What is expected => Transcribe exactly everything in the data below from the line containing "M1672,159L1662,190L1656,194L1665,164Z" down to the line containing "M2202,179L2261,215L2206,232L2187,220L2218,211L2225,202L2191,182Z", both lines included and nothing further.

────────────────────────────────────────

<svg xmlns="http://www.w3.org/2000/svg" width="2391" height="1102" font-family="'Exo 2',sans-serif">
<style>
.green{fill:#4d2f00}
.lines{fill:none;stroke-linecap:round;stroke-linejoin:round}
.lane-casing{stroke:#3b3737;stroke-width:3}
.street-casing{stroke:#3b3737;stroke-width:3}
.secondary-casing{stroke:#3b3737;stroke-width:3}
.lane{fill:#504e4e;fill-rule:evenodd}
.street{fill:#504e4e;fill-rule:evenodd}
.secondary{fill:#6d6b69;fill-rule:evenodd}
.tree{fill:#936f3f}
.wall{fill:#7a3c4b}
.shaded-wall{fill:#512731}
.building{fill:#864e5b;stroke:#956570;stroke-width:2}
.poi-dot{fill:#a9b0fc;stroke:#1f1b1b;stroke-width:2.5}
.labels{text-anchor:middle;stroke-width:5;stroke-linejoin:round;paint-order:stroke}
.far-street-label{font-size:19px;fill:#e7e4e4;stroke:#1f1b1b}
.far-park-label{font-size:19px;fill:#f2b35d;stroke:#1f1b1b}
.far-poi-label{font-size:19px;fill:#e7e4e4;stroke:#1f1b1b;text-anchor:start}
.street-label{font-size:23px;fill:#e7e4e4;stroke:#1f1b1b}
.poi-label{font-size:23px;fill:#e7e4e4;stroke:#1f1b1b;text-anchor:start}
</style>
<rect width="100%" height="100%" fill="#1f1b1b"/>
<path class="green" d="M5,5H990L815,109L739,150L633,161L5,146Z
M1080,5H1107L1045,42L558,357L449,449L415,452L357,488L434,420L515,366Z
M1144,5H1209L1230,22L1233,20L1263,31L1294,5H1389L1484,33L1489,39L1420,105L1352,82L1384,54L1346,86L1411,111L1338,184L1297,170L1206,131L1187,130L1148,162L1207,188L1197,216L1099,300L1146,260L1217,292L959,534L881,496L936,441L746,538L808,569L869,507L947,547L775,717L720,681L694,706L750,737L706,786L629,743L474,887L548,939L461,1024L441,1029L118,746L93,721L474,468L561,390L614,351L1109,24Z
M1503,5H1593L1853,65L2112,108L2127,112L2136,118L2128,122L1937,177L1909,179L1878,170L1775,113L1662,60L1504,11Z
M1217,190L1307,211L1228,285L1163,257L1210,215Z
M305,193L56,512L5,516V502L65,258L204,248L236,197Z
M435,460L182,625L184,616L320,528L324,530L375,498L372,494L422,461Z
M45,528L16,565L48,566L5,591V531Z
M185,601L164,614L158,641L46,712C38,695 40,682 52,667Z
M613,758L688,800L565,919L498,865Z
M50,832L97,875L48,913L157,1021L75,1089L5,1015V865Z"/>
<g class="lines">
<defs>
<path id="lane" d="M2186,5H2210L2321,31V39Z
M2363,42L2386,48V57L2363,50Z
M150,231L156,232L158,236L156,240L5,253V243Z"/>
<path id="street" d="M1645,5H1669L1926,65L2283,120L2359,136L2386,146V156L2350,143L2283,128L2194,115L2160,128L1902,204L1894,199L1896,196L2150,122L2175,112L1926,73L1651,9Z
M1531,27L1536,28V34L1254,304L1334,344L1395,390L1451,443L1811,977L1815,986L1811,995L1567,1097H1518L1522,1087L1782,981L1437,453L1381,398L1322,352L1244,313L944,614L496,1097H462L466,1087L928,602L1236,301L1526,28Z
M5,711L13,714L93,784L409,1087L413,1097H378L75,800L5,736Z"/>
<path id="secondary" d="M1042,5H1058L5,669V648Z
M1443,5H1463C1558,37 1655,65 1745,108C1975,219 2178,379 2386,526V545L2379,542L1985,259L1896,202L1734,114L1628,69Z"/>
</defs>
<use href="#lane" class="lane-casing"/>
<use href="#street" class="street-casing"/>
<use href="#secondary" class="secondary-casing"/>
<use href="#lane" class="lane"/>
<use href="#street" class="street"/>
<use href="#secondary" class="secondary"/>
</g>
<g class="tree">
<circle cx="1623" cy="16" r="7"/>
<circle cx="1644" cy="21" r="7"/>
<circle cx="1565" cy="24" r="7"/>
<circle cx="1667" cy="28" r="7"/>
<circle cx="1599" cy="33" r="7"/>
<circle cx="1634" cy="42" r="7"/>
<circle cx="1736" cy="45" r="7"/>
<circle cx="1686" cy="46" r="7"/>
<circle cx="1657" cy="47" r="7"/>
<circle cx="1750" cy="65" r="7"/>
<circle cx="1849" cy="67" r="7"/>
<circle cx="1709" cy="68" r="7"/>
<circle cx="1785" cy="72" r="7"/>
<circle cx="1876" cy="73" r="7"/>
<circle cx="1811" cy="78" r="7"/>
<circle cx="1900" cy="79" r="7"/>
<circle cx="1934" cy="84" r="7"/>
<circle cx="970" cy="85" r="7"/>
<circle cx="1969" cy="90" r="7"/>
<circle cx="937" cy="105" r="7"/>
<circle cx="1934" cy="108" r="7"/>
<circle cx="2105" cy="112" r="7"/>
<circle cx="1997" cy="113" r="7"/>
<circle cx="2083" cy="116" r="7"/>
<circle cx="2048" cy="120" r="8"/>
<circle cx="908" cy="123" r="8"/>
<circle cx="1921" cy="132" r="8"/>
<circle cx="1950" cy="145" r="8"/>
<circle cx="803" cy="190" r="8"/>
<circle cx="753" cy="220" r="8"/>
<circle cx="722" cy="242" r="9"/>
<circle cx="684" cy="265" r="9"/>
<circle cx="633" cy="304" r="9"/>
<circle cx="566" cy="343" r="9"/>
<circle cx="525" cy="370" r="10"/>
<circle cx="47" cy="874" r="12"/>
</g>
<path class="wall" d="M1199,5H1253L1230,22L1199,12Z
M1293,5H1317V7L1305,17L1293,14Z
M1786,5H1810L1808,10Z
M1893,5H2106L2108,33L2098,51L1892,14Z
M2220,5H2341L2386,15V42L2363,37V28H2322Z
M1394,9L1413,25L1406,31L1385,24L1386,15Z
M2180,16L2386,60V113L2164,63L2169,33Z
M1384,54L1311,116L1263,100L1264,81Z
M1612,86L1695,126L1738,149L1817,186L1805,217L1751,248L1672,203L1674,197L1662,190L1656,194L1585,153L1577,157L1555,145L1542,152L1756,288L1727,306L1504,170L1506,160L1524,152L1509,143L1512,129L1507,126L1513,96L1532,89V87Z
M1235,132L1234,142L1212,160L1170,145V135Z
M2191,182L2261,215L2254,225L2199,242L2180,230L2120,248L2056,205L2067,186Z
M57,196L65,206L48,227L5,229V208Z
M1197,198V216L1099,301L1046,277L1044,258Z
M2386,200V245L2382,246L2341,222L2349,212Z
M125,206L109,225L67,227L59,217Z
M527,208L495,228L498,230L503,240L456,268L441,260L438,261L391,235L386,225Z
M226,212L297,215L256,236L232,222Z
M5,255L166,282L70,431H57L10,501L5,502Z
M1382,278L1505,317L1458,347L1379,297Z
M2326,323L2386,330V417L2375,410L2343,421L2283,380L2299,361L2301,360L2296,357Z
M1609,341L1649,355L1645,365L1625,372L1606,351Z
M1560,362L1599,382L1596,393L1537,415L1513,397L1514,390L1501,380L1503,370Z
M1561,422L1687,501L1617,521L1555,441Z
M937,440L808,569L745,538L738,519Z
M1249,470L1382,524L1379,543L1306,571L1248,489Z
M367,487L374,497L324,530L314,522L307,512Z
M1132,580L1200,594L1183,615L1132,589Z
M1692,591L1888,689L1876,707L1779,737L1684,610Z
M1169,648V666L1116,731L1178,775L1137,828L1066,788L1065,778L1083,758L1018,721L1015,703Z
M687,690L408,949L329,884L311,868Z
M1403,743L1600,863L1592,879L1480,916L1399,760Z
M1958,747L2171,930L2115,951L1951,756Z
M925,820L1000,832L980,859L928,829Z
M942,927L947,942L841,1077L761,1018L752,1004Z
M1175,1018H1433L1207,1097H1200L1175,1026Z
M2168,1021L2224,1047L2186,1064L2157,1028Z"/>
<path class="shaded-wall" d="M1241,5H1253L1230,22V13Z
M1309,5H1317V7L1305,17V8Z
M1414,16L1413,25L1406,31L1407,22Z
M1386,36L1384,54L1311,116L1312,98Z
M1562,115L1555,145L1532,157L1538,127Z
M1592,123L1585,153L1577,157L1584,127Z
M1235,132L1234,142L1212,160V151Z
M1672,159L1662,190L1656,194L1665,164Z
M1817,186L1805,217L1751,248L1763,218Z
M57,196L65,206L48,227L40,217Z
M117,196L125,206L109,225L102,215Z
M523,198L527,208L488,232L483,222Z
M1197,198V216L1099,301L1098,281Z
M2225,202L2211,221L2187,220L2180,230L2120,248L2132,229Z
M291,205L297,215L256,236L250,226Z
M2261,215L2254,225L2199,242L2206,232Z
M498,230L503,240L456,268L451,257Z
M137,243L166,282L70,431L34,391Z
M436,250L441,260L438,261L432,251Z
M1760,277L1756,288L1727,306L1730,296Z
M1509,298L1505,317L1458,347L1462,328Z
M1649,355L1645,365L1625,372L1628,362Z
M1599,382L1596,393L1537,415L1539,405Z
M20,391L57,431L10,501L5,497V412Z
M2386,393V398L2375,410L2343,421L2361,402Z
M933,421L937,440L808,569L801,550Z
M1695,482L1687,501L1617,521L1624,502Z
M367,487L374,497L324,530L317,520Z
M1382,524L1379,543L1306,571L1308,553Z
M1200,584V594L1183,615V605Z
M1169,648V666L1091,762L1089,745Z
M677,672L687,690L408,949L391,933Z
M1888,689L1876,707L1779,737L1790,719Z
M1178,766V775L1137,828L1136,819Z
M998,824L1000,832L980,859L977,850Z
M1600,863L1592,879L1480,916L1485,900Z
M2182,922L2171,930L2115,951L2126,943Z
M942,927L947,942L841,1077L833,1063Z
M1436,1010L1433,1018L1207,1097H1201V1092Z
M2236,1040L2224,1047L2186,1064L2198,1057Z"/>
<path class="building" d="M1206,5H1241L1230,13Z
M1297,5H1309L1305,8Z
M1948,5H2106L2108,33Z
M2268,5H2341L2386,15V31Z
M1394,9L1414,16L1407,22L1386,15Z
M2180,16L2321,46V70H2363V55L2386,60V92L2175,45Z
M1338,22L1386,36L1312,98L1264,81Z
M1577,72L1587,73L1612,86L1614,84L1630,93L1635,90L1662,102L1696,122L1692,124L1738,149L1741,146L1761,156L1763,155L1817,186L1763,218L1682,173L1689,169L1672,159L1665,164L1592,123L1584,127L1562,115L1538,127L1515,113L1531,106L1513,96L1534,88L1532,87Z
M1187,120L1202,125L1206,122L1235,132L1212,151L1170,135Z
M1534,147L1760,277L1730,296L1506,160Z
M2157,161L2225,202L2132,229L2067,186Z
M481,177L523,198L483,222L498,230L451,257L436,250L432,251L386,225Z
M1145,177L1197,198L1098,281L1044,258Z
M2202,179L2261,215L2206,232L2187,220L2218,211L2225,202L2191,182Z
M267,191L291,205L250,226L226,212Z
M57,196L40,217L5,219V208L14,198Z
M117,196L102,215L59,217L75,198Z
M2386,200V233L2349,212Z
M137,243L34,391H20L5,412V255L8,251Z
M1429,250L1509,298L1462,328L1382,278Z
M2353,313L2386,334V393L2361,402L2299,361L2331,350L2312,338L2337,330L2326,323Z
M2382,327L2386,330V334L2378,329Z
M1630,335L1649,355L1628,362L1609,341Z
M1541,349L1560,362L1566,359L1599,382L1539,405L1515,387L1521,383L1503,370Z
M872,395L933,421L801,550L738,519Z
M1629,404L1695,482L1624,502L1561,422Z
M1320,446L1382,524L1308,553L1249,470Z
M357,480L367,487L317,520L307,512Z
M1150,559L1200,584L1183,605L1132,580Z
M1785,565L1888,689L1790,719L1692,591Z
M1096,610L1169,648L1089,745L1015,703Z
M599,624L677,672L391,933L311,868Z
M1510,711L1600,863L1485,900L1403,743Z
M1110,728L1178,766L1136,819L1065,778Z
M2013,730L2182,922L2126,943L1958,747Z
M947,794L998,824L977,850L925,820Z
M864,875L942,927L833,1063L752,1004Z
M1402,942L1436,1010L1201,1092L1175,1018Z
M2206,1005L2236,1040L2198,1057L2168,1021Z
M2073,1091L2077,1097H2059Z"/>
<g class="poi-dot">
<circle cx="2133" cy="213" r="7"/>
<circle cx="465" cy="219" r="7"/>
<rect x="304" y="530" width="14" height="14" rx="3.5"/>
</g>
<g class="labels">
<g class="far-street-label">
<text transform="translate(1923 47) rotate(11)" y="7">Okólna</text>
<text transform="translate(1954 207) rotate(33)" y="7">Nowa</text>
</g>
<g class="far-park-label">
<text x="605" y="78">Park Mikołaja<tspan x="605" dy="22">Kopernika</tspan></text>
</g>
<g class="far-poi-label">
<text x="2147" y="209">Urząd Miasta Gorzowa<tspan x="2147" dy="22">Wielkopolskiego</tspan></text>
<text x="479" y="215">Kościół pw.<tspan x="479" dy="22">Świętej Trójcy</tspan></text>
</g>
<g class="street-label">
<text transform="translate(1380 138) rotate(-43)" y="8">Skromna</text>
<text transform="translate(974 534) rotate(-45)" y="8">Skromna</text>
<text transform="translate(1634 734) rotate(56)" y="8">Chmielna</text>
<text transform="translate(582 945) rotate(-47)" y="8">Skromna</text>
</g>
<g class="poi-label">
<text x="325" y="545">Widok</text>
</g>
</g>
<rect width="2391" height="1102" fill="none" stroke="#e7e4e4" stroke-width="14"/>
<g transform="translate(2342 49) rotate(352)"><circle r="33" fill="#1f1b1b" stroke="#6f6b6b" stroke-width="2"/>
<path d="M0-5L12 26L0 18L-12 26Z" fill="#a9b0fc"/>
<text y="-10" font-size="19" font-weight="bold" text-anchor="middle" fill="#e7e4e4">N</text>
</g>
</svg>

────────────────────────────────────────

Solution to this problem =>
M1672,159L1662,190L1656,194L1665,164Z
M1817,186L1805,217L1751,248L1763,218Z
M57,196L65,206L48,227L40,217Z
M117,196L125,206L109,225L102,215Z
M523,198L527,208L488,232L483,222Z
M1197,198V216L1099,301L1098,281Z
M2225,202L2211,221L2187,220L2180,230L2120,248L2132,229Z
M291,205L297,215L256,236L250,226Z
M2261,215L2254,225L2199,242L2206,232Z
M498,230L503,240L456,268L451,257Z
M137,243L166,282L70,431L34,391Z
M436,250L441,260L438,261L432,251Z
M1760,277L1756,288L1727,306L1730,296Z
M1509,298L1505,317L1458,347L1462,328Z
M1649,355L1645,365L1625,372L1628,362Z
M1599,382L1596,393L1537,415L1539,405Z
M20,391L57,431L10,501L5,497V412Z
M2386,393V398L2375,410L2343,421L2361,402Z
M933,421L937,440L808,569L801,550Z
M1695,482L1687,501L1617,521L1624,502Z
M367,487L374,497L324,530L317,520Z
M1382,524L1379,543L1306,571L1308,553Z
M1200,584V594L1183,615V605Z
M1169,648V666L1091,762L1089,745Z
M677,672L687,690L408,949L391,933Z
M1888,689L1876,707L1779,737L1790,719Z
M1178,766V775L1137,828L1136,819Z
M998,824L1000,832L980,859L977,850Z
M1600,863L1592,879L1480,916L1485,900Z
M2182,922L2171,930L2115,951L2126,943Z
M942,927L947,942L841,1077L833,1063Z
M1436,1010L1433,1018L1207,1097H1201V1092Z
M2236,1040L2224,1047L2186,1064L2198,1057Z"/>
<path class="building" d="M1206,5H1241L1230,13Z
M1297,5H1309L1305,8Z
M1948,5H2106L2108,33Z
M2268,5H2341L2386,15V31Z
M1394,9L1414,16L1407,22L1386,15Z
M2180,16L2321,46V70H2363V55L2386,60V92L2175,45Z
M1338,22L1386,36L1312,98L1264,81Z
M1577,72L1587,73L1612,86L1614,84L1630,93L1635,90L1662,102L1696,122L1692,124L1738,149L1741,146L1761,156L1763,155L1817,186L1763,218L1682,173L1689,169L1672,159L1665,164L1592,123L1584,127L1562,115L1538,127L1515,113L1531,106L1513,96L1534,88L1532,87Z
M1187,120L1202,125L1206,122L1235,132L1212,151L1170,135Z
M1534,147L1760,277L1730,296L1506,160Z
M2157,161L2225,202L2132,229L2067,186Z
M481,177L523,198L483,222L498,230L451,257L436,250L432,251L386,225Z
M1145,177L1197,198L1098,281L1044,258Z
M2202,179L2261,215L2206,232L2187,220L2218,211L2225,202L2191,182Z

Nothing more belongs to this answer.